### [Gegebene Angaben]
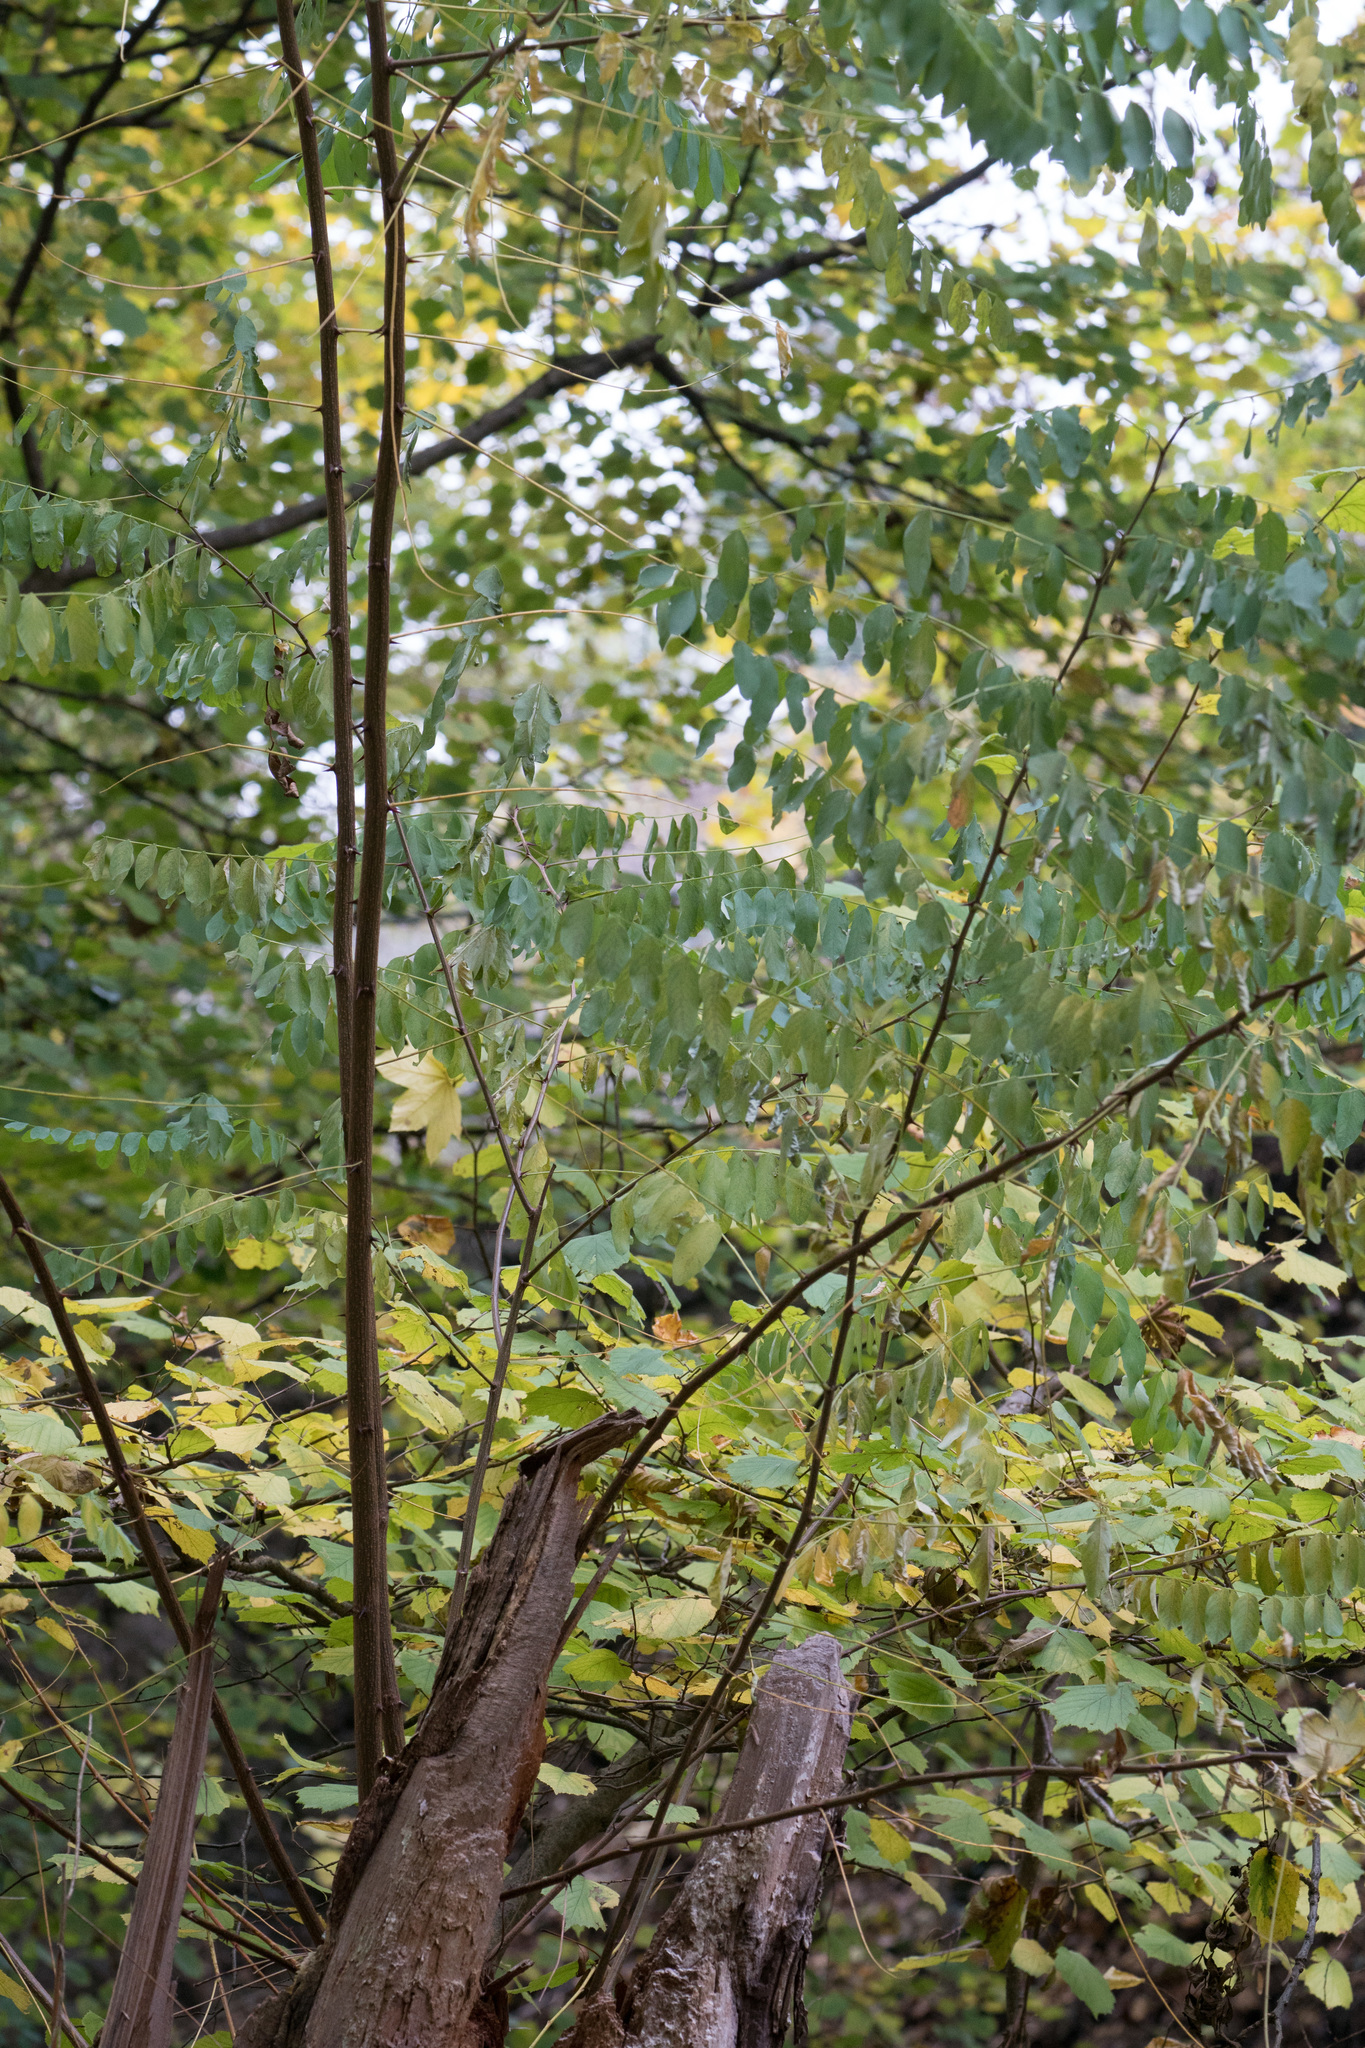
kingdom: Plantae
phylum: Tracheophyta
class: Magnoliopsida
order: Fabales
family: Fabaceae
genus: Robinia
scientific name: Robinia pseudoacacia
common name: Black locust
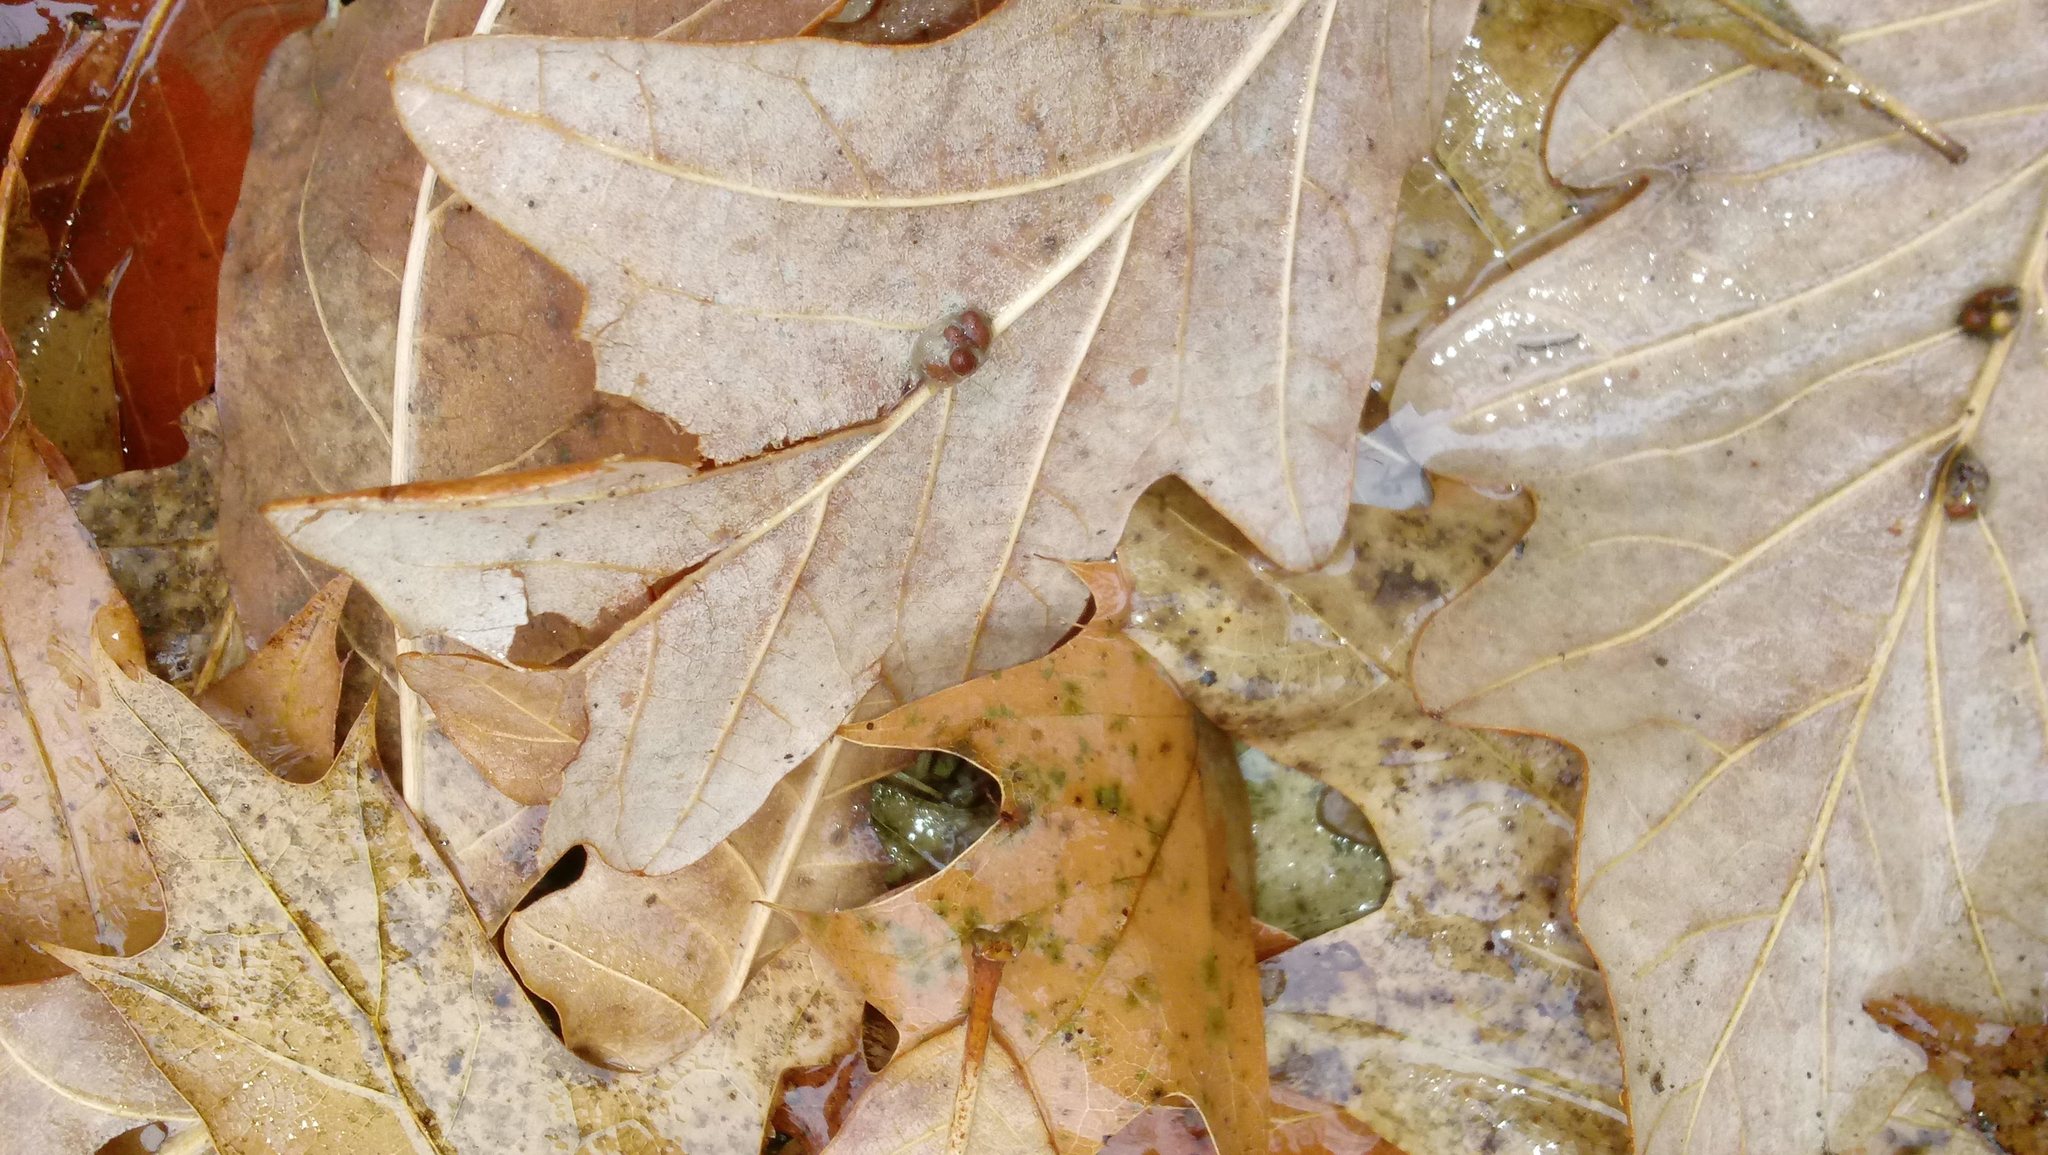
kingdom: Animalia
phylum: Arthropoda
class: Insecta
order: Hymenoptera
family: Cynipidae
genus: Andricus
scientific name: Andricus Druon ignotum
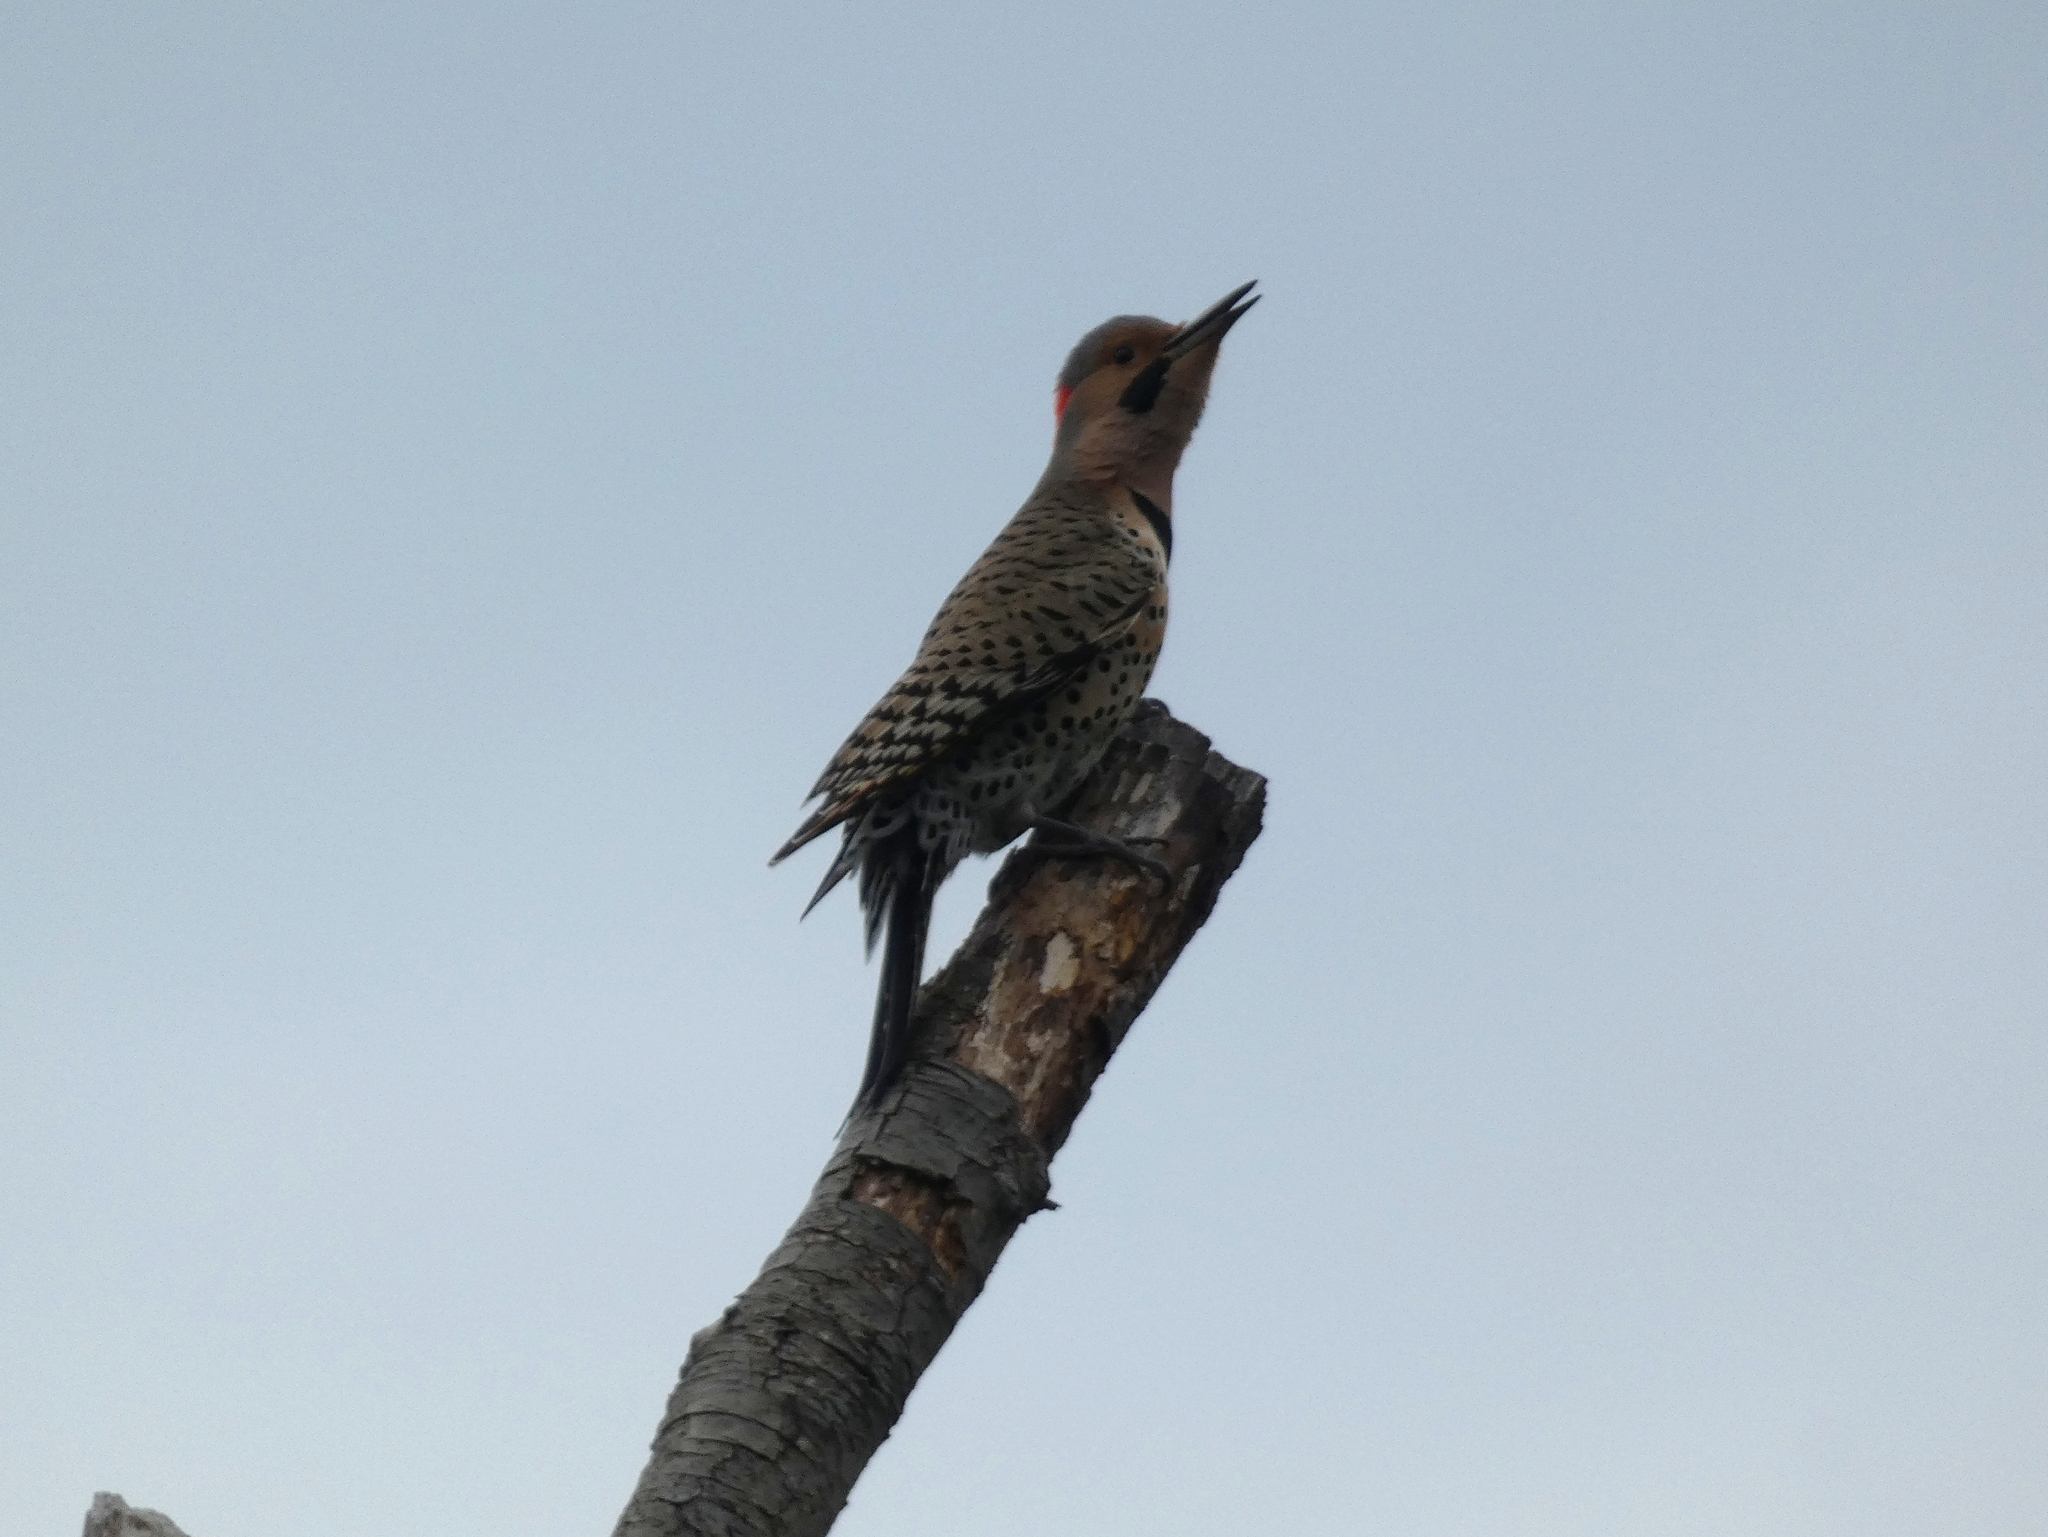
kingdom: Animalia
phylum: Chordata
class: Aves
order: Piciformes
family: Picidae
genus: Colaptes
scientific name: Colaptes auratus
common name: Northern flicker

### [Arbeitsauftrag]
Wandle alle Zeilen der Einträge von der Zeile mit „scientific name: Robinia pseudoacacia“ bis zum Ende der Einträge, beide eingeschlossen, in eine Markdown-Tabelle mit den Spalten „Nummer“ (fortlaufende Zeilennummer) und „Zeile“ um. Leerzeilen und die Bilder bleiben dabei weg.

### [Richtige Lösung]
| Nummer | Zeile |
|---|---|
| 1 | scientific name: Robinia pseudoacacia |
| 2 | common name: Black locust |
| 3 | kingdom: Animalia |
| 4 | phylum: Arthropoda |
| 5 | class: Insecta |
| 6 | order: Hymenoptera |
| 7 | family: Cynipidae |
| 8 | genus: Andricus |
| 9 | scientific name: Andricus Druon ignotum |
| 10 | kingdom: Animalia |
| 11 | phylum: Chordata |
| 12 | class: Aves |
| 13 | order: Piciformes |
| 14 | family: Picidae |
| 15 | genus: Colaptes |
| 16 | scientific name: Colaptes auratus |
| 17 | common name: Northern flicker |